# Exercise directions
Should any entry seem unclear, still set it down exactly as given, along with all the others.

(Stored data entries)
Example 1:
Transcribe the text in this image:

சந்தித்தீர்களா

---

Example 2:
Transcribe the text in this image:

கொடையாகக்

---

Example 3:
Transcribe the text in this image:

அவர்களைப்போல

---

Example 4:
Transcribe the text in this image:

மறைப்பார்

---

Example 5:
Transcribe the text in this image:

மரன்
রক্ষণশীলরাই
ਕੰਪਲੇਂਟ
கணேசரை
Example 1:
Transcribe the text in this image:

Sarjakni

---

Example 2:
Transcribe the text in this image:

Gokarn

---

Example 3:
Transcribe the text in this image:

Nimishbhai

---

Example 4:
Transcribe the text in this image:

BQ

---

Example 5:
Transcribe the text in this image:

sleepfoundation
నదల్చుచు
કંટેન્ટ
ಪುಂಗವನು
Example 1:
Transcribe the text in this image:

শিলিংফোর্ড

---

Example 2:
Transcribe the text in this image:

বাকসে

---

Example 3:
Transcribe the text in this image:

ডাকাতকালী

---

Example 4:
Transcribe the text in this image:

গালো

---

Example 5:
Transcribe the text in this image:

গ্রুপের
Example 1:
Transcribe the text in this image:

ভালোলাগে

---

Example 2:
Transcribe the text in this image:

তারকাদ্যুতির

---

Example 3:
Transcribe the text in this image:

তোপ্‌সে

# Solution to this problem
Example 1:
Transcribe the text in this image:

சந்தித்தீர்களா

---

Example 2:
Transcribe the text in this image:

கொடையாகக்

---

Example 3:
Transcribe the text in this image:

அவர்களைப்போல

---

Example 4:
Transcribe the text in this image:

மறைப்பார்

---

Example 5:
Transcribe the text in this image:

மரன்
রক্ষণশীলরাই
ਕੰਪਲੇਂਟ
கணேசரை
Example 1:
Transcribe the text in this image:

Sarjakni

---

Example 2:
Transcribe the text in this image:

Gokarn

---

Example 3:
Transcribe the text in this image:

Nimishbhai

---

Example 4:
Transcribe the text in this image:

BQ

---

Example 5:
Transcribe the text in this image:

sleepfoundation
నదల్చుచు
કંટેન્ટ
ಪುಂಗವನು
Example 1:
Transcribe the text in this image:

শিলিংফোর্ড

---

Example 2:
Transcribe the text in this image:

বাকসে

---

Example 3:
Transcribe the text in this image:

ডাকাতকালী

---

Example 4:
Transcribe the text in this image:

গালো

---

Example 5:
Transcribe the text in this image:

গ্রুপের
Example 1:
Transcribe the text in this image:

ভালোলাগে

---

Example 2:
Transcribe the text in this image:

তারকাদ্যুতির

---

Example 3:
Transcribe the text in this image:

তোপ্‌সে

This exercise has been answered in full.